HEAD COACH MACK BROWN
In a generation where talks of great coaches are dominated by Nick Saban, Dabo Swinney, and Kirby Smart, Brown does not get the love he deserves. The 72-year-old has been on the job for 35 years, with stops at App State, Tulane, a first venture to North Carolina, and Texas before landing his current role. Brown led UNC to multiple 10-win campaigns in the 90s and took the Longhorns to a pair of national title games, winning one in 2005. Dino Babers said as much in his press conference this week- few guys are as well traveled in college football as Brown.
QB DRAKE MAYE
You cannot talk about 2023 Tar Heel football without mentioning Maye’s name. His list of accolades is very long. Third-Team All American. Reigning ACC Player Of The Year. Preseason ACC Player Of The Year. A consensus top pick in 2024 NFL Mock Drafts. This is just in his second year as the starter, too. Maye’s 5:4 touchdown-to-interception ratio isn’t anything special, but his pin-point accuracy and pocket awareness make him as lethal as he is. Babers said that Maye is probably the best QB SU faces all year, you’d be hard-pressed to dispute that statement.
RB OMARION HAMPTON
Maye shares the wealth among his receiving threats, but Hampton is the top dog when it comes to running the football. In a pass-heavy offense, the sophomore racked up 234 yards on the ground and three touchdowns in a game against App State a few years ago. Syracuse did a good job containing the run as the Clemson game went on, but Army’s triple option in the first half wore the defense down (particularly early on). Hampton is a bigger back and not necessarily the fastest, but it’s game over if he finds green grass.
LB CEDRIC GRAY
North Carolina’s offense makes most of the headlines when it is featured by the national media, but that’s not to say there aren’t studs on defense. The senior has been all over the place for the Tar Heel defense with a team-leading 34 tackles, five quarterback hurries, a fumble recovery, as well as 3.5 TFL and 1.5 sacks.
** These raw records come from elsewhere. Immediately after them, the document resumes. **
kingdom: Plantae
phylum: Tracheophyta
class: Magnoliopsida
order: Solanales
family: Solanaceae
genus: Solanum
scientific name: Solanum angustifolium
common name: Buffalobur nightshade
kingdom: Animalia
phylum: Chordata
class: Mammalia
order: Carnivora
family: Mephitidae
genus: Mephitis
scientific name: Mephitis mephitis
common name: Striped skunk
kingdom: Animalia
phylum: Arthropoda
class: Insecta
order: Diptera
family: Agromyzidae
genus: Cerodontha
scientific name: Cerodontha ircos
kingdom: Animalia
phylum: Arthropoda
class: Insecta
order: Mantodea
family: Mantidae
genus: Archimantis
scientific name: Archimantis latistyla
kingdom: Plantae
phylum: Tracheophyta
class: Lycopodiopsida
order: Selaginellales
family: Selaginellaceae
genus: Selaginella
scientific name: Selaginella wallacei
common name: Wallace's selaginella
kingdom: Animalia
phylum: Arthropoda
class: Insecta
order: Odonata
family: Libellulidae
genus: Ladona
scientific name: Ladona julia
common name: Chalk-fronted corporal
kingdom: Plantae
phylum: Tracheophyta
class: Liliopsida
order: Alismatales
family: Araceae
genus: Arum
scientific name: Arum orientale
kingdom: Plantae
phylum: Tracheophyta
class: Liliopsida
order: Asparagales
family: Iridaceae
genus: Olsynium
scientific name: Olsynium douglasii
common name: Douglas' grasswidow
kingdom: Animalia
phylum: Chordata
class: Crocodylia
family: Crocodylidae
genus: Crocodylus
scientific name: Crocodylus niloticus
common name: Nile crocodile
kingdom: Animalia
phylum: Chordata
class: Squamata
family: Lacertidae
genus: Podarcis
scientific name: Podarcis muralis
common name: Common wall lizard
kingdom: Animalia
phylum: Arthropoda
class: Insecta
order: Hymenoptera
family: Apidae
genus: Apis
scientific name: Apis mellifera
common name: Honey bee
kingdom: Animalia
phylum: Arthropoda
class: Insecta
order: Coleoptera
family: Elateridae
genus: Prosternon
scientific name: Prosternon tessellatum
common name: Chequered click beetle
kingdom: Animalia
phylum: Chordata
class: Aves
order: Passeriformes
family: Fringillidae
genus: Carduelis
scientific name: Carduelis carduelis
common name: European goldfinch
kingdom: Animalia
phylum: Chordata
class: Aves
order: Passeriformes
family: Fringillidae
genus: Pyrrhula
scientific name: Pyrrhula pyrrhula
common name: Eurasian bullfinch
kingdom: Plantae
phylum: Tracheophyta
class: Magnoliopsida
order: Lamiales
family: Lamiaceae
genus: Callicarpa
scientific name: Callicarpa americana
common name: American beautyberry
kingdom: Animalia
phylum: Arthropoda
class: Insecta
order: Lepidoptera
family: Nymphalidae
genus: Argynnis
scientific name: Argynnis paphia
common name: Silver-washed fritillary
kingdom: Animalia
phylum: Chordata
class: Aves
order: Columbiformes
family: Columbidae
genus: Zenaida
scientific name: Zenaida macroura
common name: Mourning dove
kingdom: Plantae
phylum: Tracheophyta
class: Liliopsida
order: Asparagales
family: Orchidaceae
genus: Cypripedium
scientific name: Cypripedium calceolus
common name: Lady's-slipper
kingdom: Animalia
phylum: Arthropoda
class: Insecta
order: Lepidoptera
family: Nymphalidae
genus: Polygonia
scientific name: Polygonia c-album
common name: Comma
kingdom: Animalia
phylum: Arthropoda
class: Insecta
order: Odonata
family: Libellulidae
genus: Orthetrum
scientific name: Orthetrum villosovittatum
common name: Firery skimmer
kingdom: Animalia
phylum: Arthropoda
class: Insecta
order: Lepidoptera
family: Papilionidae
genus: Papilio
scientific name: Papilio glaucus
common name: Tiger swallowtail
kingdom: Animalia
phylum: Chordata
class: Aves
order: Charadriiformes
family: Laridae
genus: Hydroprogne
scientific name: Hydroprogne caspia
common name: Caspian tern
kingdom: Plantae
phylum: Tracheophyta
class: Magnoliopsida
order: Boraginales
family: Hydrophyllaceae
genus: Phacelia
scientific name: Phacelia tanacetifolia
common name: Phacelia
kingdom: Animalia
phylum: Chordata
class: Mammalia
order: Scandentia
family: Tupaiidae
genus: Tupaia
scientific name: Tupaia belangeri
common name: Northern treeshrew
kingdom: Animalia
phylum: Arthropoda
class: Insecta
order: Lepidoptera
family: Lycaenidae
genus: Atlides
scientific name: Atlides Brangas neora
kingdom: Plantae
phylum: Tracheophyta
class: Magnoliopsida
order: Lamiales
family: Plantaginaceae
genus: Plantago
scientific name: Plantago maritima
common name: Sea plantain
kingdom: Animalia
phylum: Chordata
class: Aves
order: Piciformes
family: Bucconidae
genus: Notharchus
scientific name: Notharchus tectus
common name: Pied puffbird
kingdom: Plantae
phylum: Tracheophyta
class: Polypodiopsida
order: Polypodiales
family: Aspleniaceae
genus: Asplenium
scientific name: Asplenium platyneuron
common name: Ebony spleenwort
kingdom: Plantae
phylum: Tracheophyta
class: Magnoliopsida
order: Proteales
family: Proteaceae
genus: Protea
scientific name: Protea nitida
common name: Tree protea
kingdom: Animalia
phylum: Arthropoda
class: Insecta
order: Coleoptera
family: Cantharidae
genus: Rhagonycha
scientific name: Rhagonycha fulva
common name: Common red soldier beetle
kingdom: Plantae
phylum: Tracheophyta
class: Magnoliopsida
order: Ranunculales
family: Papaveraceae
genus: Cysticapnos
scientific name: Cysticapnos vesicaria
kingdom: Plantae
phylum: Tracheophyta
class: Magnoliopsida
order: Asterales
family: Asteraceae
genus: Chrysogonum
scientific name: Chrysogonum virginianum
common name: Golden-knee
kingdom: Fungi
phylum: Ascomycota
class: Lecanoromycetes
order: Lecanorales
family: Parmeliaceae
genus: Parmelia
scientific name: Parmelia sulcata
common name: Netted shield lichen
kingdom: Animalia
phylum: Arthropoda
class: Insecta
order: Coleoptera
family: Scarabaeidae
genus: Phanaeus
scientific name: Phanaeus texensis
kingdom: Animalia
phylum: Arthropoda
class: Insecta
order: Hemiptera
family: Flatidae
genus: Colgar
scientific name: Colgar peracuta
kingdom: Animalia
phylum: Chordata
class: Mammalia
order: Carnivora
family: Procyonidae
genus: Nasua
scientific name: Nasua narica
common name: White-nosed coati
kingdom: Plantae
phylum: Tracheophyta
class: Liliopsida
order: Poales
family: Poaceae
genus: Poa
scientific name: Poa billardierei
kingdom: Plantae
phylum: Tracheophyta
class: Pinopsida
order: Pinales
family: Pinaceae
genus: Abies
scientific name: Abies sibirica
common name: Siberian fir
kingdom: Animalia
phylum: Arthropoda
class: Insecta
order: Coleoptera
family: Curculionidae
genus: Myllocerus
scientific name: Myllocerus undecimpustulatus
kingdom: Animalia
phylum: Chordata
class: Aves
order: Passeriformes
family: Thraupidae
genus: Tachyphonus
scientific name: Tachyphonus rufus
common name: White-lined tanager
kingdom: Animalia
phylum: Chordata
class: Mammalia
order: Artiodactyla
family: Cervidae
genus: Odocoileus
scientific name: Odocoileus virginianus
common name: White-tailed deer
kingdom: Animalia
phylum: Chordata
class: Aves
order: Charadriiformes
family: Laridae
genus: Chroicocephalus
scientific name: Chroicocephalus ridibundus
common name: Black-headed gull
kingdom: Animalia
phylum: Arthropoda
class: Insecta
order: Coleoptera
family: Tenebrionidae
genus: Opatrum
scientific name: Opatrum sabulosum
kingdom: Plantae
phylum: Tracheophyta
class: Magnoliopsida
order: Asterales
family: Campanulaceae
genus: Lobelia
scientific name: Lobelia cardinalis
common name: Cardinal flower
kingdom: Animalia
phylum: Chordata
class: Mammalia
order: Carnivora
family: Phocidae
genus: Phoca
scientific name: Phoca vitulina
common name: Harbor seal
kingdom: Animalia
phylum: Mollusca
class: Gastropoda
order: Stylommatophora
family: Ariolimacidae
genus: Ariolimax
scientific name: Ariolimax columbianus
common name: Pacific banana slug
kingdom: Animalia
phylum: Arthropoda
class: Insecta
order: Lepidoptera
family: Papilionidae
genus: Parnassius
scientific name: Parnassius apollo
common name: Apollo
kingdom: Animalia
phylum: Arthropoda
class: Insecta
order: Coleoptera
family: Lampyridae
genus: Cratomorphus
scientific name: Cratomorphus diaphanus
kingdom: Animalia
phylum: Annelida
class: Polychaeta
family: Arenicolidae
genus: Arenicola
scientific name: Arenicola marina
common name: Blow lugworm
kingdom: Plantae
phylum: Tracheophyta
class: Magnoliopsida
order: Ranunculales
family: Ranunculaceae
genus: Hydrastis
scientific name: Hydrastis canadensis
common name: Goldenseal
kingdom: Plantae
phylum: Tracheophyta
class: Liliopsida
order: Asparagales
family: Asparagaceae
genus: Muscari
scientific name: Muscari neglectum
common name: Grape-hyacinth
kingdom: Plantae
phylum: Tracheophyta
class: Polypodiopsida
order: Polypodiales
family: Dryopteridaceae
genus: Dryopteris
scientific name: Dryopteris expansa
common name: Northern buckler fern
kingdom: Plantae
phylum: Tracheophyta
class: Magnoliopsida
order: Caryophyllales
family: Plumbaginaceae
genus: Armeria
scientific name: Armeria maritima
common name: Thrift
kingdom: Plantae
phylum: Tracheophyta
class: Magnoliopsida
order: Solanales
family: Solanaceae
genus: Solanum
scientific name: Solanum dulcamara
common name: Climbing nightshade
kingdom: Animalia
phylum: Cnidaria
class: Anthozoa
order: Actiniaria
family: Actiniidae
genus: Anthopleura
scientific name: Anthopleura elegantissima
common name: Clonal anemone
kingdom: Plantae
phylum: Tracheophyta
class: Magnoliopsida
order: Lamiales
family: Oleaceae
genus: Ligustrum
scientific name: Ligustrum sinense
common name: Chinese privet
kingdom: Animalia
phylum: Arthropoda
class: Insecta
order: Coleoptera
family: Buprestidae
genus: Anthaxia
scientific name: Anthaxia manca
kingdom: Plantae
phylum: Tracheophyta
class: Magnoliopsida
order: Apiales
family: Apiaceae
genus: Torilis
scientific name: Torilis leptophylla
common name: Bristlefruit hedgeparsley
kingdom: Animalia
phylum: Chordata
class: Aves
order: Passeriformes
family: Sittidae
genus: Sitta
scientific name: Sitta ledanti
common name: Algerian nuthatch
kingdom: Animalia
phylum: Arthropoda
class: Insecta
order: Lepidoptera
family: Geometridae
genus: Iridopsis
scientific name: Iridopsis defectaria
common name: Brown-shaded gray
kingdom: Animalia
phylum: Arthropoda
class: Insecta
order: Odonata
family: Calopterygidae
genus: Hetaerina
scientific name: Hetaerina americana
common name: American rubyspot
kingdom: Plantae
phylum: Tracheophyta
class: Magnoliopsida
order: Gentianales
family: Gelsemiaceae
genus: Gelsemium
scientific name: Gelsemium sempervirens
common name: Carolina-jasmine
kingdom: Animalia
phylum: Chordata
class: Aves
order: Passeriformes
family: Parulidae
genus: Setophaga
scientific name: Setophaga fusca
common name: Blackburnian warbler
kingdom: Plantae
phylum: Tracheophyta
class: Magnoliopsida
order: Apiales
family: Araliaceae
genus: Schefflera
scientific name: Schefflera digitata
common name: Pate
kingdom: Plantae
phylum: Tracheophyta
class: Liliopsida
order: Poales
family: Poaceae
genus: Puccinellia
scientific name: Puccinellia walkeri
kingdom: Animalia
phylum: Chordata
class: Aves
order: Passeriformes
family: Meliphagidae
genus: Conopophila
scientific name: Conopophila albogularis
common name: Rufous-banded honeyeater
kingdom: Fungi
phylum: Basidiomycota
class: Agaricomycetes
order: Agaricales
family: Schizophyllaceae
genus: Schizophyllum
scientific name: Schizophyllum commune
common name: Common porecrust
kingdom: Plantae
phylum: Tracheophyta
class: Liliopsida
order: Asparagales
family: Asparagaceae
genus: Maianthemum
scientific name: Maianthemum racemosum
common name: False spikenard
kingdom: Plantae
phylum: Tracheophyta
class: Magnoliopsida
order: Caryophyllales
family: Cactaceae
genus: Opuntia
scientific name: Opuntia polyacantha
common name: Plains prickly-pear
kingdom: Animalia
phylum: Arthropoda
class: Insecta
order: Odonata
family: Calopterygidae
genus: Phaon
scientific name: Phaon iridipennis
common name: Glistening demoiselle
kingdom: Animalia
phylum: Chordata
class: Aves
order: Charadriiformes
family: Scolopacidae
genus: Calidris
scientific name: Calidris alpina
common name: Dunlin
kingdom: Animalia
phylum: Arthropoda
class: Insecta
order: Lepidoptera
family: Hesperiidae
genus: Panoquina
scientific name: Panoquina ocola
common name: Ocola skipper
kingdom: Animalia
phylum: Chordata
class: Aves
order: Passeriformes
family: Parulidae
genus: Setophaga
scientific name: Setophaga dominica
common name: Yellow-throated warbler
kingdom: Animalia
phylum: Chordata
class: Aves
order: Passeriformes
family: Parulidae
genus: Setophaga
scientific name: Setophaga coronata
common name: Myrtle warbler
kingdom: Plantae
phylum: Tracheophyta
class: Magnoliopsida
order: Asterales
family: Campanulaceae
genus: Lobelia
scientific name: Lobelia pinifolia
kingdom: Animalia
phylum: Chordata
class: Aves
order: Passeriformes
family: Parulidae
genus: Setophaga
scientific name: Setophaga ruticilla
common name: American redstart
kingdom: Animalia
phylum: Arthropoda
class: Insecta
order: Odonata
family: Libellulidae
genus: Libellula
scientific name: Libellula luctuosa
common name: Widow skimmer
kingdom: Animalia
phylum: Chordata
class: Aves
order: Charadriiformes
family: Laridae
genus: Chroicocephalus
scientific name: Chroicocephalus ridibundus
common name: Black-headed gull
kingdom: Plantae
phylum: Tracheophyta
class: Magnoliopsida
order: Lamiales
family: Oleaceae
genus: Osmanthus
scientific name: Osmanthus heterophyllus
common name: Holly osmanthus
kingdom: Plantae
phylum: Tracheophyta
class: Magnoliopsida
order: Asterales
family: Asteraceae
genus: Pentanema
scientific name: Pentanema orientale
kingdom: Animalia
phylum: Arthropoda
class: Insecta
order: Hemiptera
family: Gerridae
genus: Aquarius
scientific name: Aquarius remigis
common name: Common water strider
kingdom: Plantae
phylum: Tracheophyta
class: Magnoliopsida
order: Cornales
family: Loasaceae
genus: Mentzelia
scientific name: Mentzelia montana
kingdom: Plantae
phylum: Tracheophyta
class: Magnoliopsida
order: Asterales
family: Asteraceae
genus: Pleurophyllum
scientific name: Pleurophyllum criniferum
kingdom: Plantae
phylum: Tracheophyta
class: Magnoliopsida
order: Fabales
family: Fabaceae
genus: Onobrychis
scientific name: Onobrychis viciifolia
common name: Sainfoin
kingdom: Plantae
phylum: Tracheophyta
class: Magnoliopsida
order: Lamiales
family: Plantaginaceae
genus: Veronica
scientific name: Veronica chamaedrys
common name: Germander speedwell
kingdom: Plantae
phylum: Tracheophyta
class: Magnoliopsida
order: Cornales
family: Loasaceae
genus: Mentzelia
Gray is also a threat in pass coverage as well, with a pair of pass breakups. Gray doesn’t excel in one particular category, but does a little bit of everything, and that makes him a force to be reckoned with.
DB ALIJAH HUZZIE
Huzzie is undisputedly the anchor of the Tar Heel secondary. The junior has a pair of interceptions on the year and is tied for the team lead with four pass breakups. Huzzie also has 17 total tackles, including a tackle for loss and a quarterback hurry to boot, showcasing his ability to potentially blitz when necessary. Garrett Shrader has been a little interception prone with four picks in five contests, if anyone can add to that tally it’s Huzzie.
What a test the Orange have in front of them with North Carolina’s lethal offense. The defense isn’t nearly as intimidating, but beating a top-15 team on the road is much easier said than done.